◆ Collected data ◆
__________________________________________________

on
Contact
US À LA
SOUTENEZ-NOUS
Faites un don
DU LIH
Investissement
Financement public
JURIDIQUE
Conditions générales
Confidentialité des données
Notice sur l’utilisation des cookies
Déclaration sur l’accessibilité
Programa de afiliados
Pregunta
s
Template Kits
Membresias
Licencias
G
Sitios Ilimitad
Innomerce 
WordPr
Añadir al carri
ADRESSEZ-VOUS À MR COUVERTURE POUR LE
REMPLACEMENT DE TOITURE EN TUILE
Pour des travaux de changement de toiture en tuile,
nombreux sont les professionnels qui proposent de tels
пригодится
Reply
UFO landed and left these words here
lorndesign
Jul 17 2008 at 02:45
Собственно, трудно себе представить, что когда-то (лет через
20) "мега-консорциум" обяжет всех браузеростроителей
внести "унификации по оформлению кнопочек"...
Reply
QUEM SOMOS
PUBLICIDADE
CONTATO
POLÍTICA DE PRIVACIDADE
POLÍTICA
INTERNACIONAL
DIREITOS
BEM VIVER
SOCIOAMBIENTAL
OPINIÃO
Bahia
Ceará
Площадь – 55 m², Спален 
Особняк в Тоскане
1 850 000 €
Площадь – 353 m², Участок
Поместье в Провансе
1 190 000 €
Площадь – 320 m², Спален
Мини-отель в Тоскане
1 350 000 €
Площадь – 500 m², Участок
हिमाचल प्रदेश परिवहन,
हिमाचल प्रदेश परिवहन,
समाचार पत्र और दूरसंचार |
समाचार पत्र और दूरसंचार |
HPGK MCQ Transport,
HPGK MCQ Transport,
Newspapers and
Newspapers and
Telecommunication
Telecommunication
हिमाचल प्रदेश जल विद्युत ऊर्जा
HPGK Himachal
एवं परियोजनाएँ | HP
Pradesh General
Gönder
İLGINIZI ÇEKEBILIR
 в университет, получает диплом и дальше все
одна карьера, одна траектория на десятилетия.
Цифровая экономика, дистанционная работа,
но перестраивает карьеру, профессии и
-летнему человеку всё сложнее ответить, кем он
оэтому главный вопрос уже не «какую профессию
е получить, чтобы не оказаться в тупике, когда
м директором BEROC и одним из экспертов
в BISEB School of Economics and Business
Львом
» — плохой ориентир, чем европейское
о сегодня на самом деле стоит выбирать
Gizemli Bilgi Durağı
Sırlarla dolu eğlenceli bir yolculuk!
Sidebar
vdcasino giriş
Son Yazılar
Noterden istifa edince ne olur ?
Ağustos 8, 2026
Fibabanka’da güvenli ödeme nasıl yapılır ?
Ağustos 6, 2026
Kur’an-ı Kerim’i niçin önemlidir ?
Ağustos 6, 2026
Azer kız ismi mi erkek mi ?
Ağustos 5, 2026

__________________________________________________

◆ Activity ◆
All lines from the one with "Ağustos 8, 2026" to the end of the records must be set down exactly. Skip every line before it.

◆ Problem solution ◆
Ağustos 8, 2026
Fibabanka’da güvenli ödeme nasıl yapılır ?
Ağustos 6, 2026
Kur’an-ı Kerim’i niçin önemlidir ?
Ağustos 6, 2026
Azer kız ismi mi erkek mi ?
Ağustos 5, 2026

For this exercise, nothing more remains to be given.